Working in Neighborhoods, a Cincinnati-based community development not-for-profit, has won a federal grant to help reduce pollution and flooding from sewer overflows.
The U.S. Environmental Protection Agency announced an award of $120,000 to the agency to help improve management of the Mill Creek watershed and reduce the runoff and pollution that occurs during heavy rains when storm water overwhelms neighborhood sewer systems.
WIN was one of 18 community-based organizations nationwide to win the grant, which was made under the EPA’s Environmental Justice Collaborative Problem-Solving Agreements program. The program funds non-profit agencies that want to create partnerships with industry, government, and academia to develop solutions that address environmental and public health issues in their communities.
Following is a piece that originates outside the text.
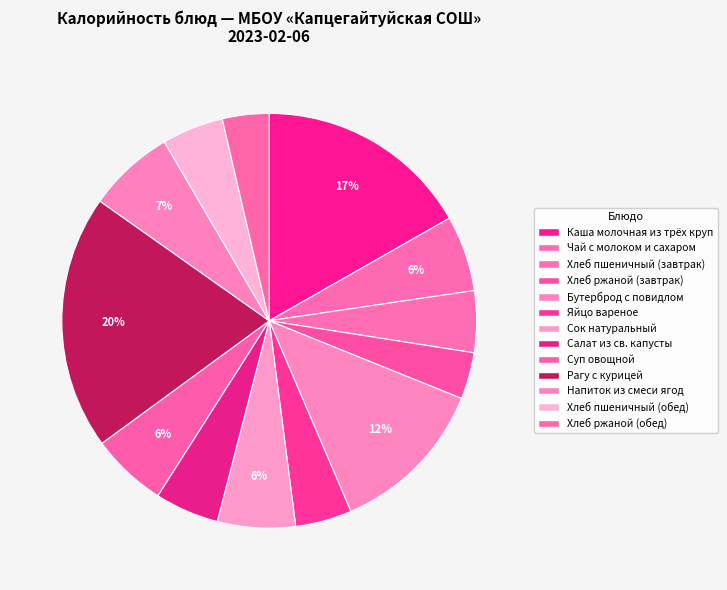

Which slice is the smallest?

Хлеб ржаной (завтрак)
“This EPA grant will help a community in Cincinnati disproportionately impacted by water pollution and flooding to find local solutions,” says EPA Region 5 Administrator Kurt Thiede.
With the grant, WIN, which is based in South Cumminsville, will work to install green infrastructure to prevent storm water from flooding homes and overwhelming sewers in about 25 properties in the Mill Creek watershed.
Through a project called Partners for Better Watershed Management, WIN will develop a comprehensive watershed management plan to reduce stormwater runoff entering Cincinnati’s combined sewer system and polluting waterways, the EPA says.
The agency will conduct phone banking and outreach through social media, hold demonstrations and educational workshops, and bring together community stakeholders to develop a plan to reduce runoff in Mill Creek valley neighborhoods that have been disproportionately impacted by water pollution.Working in Neighborhoods was created in 1978 to help low-income residents with home ownership and financial education. It has renovated more than 100 homes and sold them to first-time home buyers. Its executive director is Sister Barbara Busch.